#### Passage shown:
Latest update: 19/10/2010 

- France - Retirement - strike


More than a million join protests in latest pension reform push

French protesters engaged in a sixth day of nationwide demonstrations and continued strikes against President Nicolas Sarkozy's unpopular pension reform as the government tapped on emergency reserves to offset a growing fuel shortage.

By Shirli SITBON (video)
FRANCE 24 (with wires) (text)
 

REUTERS - Striking public sector workers disrupted travel across France on Tuesday and sporadic violence flared at protest marches as opponents of President Nicolas Sarkozy’s pension reform made a last-ditch attempt to stop it.

Refinery workers, airport staff, train drivers, teachers, postal workers and guards who supply cash machines went on strike and students set off rowdy protests in a day of action against plans to raise the minimum retirement age to 62 from 60.

At least a million protesters demonstrated in cities across France in the biggest and most persistent challenge to economic reforms anywhere in Europe, where governments are struggling to curb budget deficits and reduce debt mountains.

“To hell with the national debt. We’ll give them nothing and we don’t give a damn about their AAA!” read one protest sign, referring to the AAA credit rating the government says could be at risk unless it gets its pension shortfall under control.

The protests have blown up into the biggest test yet for Sarkozy, whose popularity ratings are dismal 18 months before a presidential election which polls show the left would win as things stand today.

The unrest has put him under an uncomfortable spotlight as France prepares to take over the G20 presidency in mid-November.

Speaking in the seaside town of Deauville where he met the leaders of Russia and Germany, Sarkozy appealed for restraint as hooded protesters in the southern city of Lyon torched cars and looted shops after using cafe chairs to smash windows.

He said pension reform had been put off too long in France, where unions have a history of crushing such initiatives.

“A head of state has a duty toward the young and vis-a-vis the fundamental imbalances of his country,” Sarkozy said.

The CGT union put turnout at 3.5 million, on a par with its record-high estimate for protests earlier in the month. The government said 1.1 million people had turned out.

Prime Minister Francois Fillon said the government was concerned about violence on the fringes of protests. The head of the CFDT union, Francois Chereque, also called for calm.

Police used tear gas to disperse protesters in the Paris suburb of Nanterre, where the mayor said 200 youths set cars on fire and smashed public property. The suburb of Mantes-la-Jolie was hit by similar incidents, media reported.

#### Material:
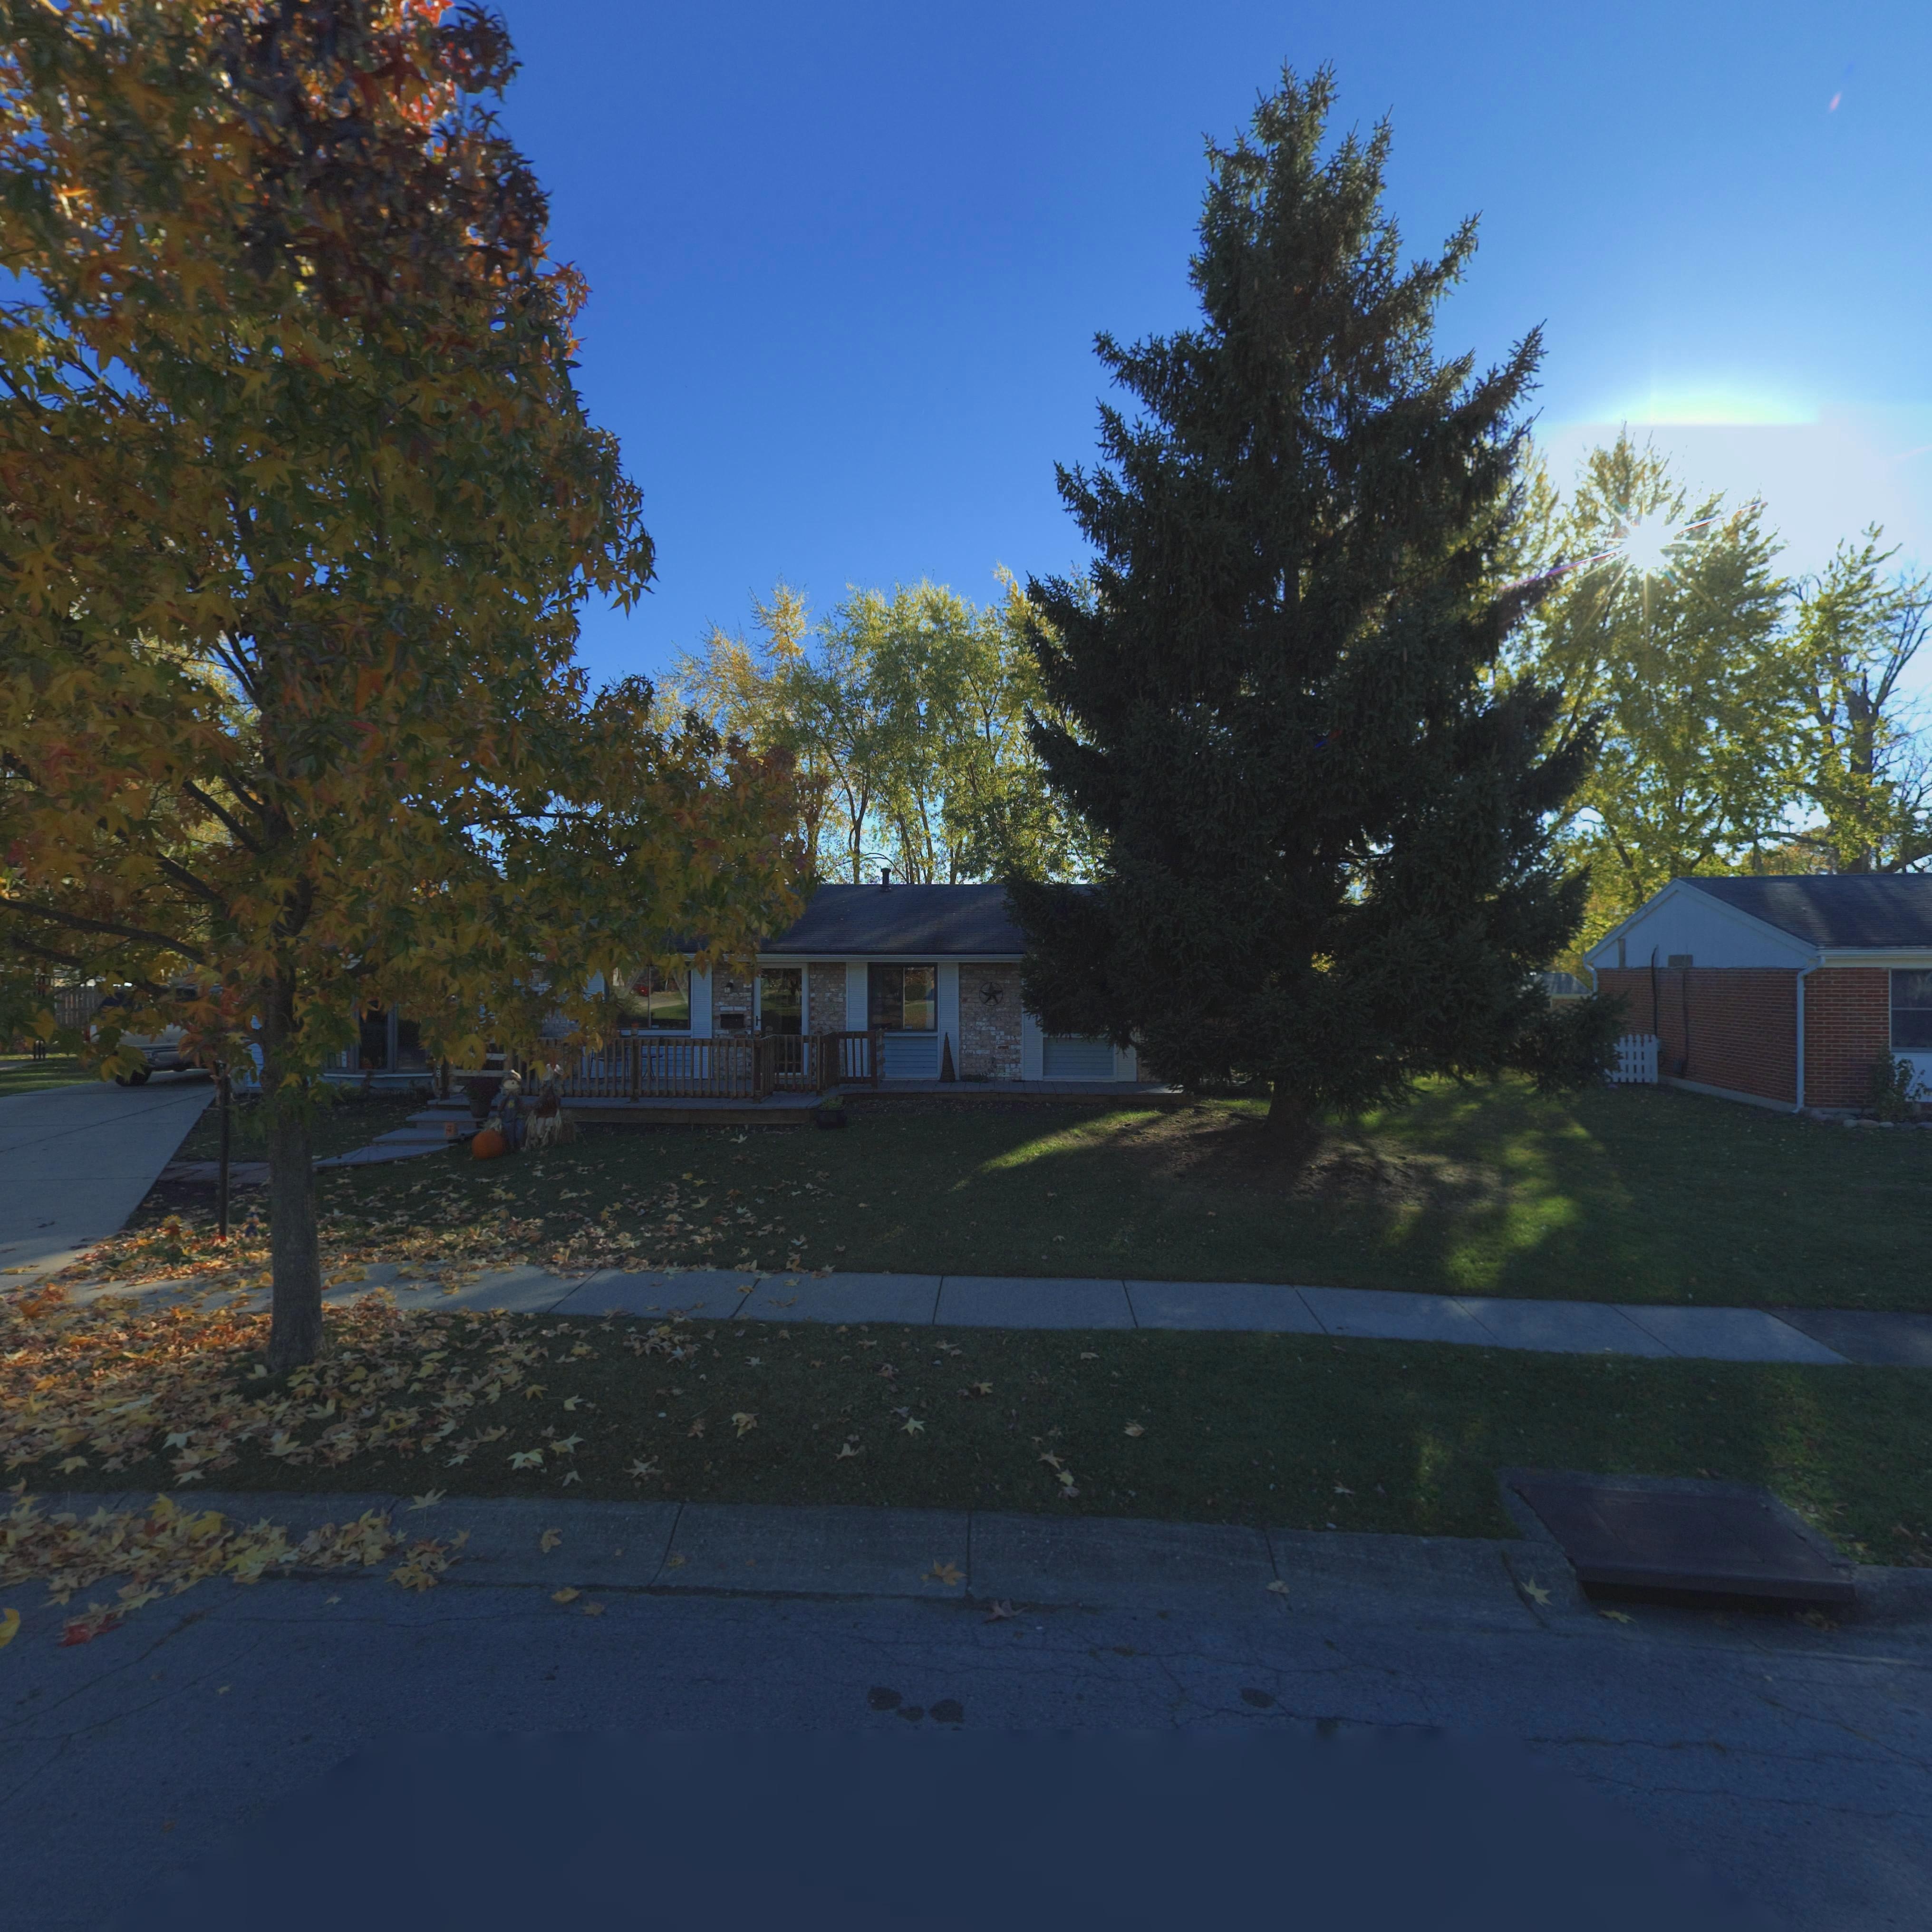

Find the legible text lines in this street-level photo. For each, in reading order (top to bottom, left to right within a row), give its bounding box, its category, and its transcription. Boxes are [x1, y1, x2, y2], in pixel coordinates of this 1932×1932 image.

[436, 1069, 442, 1078] StreetNumber: 8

#### Given task 1:
Extract the passage of the pension protest article between "By Shirli SITBON" and "to stop it.", inclusive, copying it word for word.
#### Given task 2:
According to the pension protest article, what turnout did the French government report for the protests?
The data that comes after the pension protest article is separate material with no connection to it.

#### Task result 1:
By Shirli SITBON (video)
FRANCE 24 (with wires) (text)
 

REUTERS - Striking public sector workers disrupted travel across France on Tuesday and sporadic violence flared at protest marches as opponents of President Nicolas Sarkozy’s pension reform made a last-ditch attempt to stop it.

#### Task result 2:
1.1 million people